Different Photostability of BiVO4 in Near-pH-Neutral Electrolytes

Siyuan Zhang; Ibbi Ahmet; Se-Ho Kim; Olga Kasian; Andrea M Mingers; Patrick Schnell; Moritz Kölbach; Joohyun Lim; Anna Fischer; Karl J J Mayrhofer; Serhiy Cherevko; Baptiste Gault; Roel van de Krol; Christina Scheu

doi:10.1021/acsaem.0c01904

Different Photostability of BiVO₄ in Near-pH-Neutral Electrolytes

ACS Appl Energy Mater. 2020 Oct 26;3(10):9523-9527. doi: 10.1021/acsaem.0c01904. Epub 2020 Oct 6.

Authors

Siyuan Zhang¹, Ibbi Ahmet², Se-Ho Kim¹, Olga Kasian^{1

3}, Andrea M Mingers¹, Patrick Schnell², Moritz Kölbach¹, Joohyun Lim^{1

4}, Anna Fischer⁵, Karl J J Mayrhofer⁶, Serhiy Cherevko⁶, Baptiste Gault^{1

7}, Roel van de Krol², Christina Scheu¹

Affiliations

¹ Max-Planck-Institut für Eisenforschung GmbH, 40237 Düsseldorf, Germany.
² Institute for Solar Fuels, Helmholtz-Zentrum Berlin für Materialien und Energie GmbH, 14109 Berlin, Germany.
³ Helmholtz-Zentrum Berlin GmbH, Helmholtz Institut Erlangen-Nürnberg, 14109 Berlin, Germany.
⁴ Department of Chemistry, Kangwon National University, Chuncheon 24341, Republic of Korea.
⁵ Institute of Inorganic and Analytical Chemistry, University of Freiburg, 79104 Freiburg, Germany.
⁶ Helmholtz Institut Erlangen-Nürnberg for Renewable Energy (IEK-11), Forschungszentrum Jülich, 91058 Erlangen, Germany.
⁷ Department of Materials, Royal School of Mines, Imperial College London, London, SW7 2AZ, United Kingdom.

Abstract

Photoelectrochemical water splitting is a promising route to produce hydrogen from solar energy. However, corrosion of photoelectrodes remains a fundamental challenge for their implementation.
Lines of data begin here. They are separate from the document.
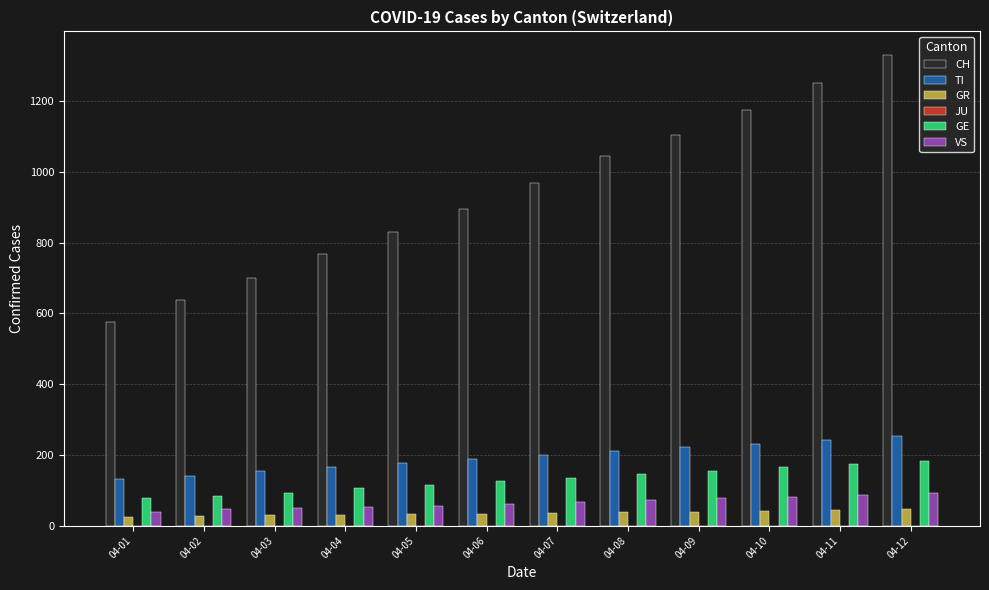

Which series changed the most between 04-04 and 04-05?

CH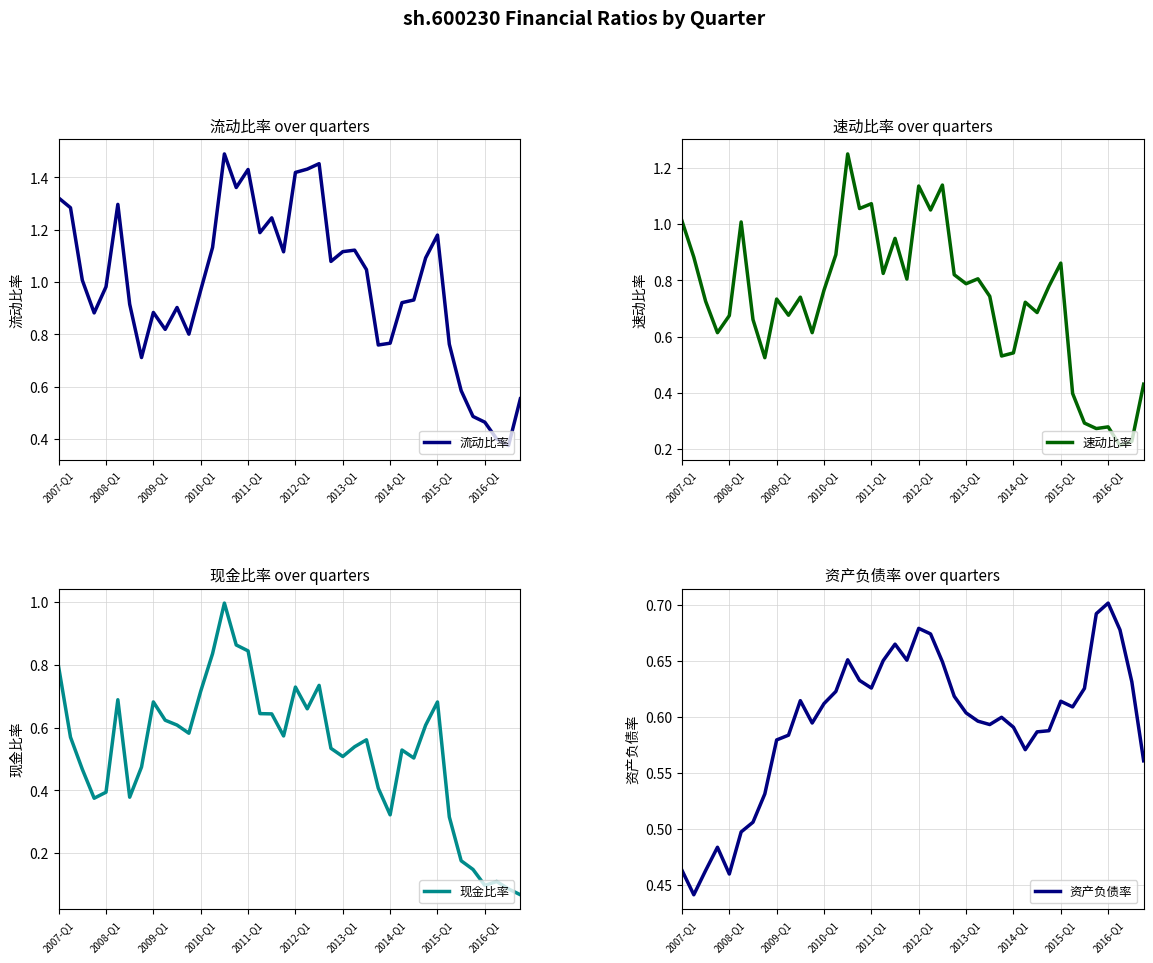

What is the difference between the maximum and minimum values in the 现金比率 series?

0.9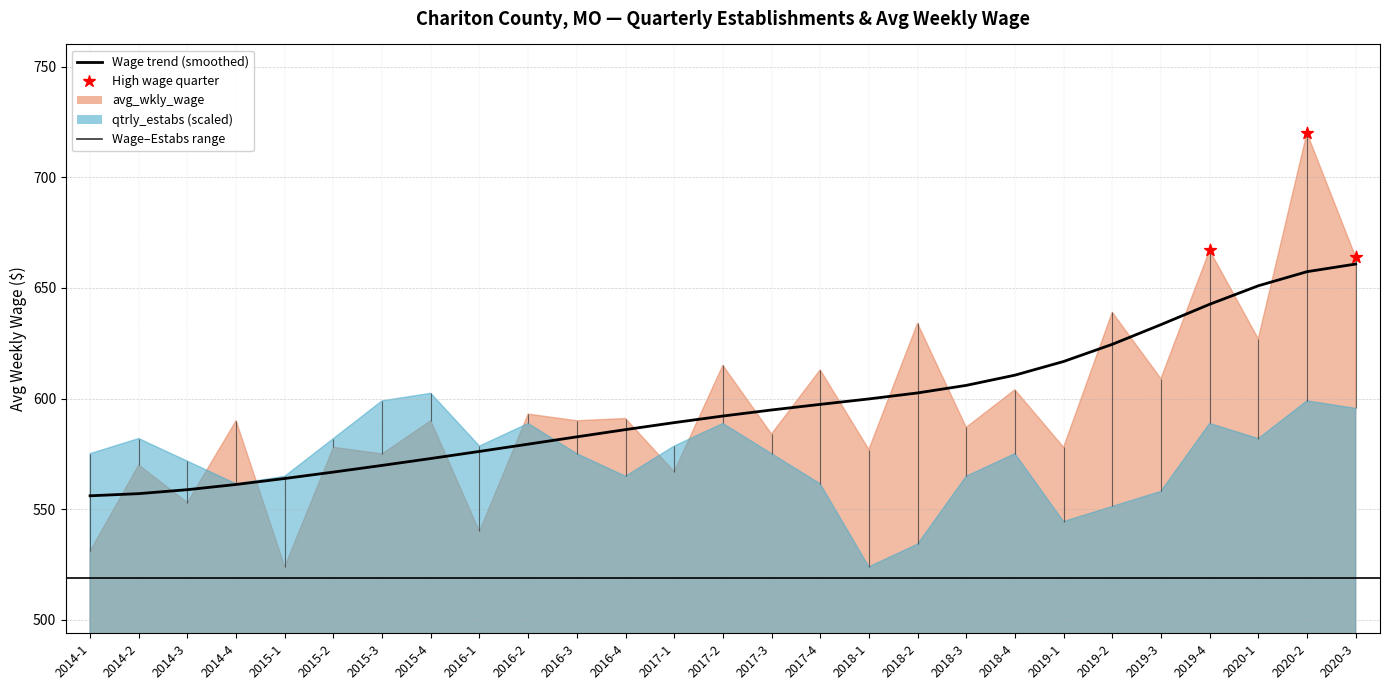

Which has a higher value, 2016-1 or 2017-2?

2017-2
Here, we reveal different dissolution behaviors of BiVO₄ photoanode in pH-buffered borate, phosphate, and citrate (hole-scavenger) electrolytes, studied in operando employing an illuminated scanning flow cell. We demonstrate that decrease in photocurrents alone does not reflect the degradation of photoelectrodes. Changes in dissolution rates correlate to the evolution of surface chemistry and morphology. The correlative measurements on both sides of the liquid-semiconductor junction provide quantitative comparison and mechanistic insights into the degradation processes.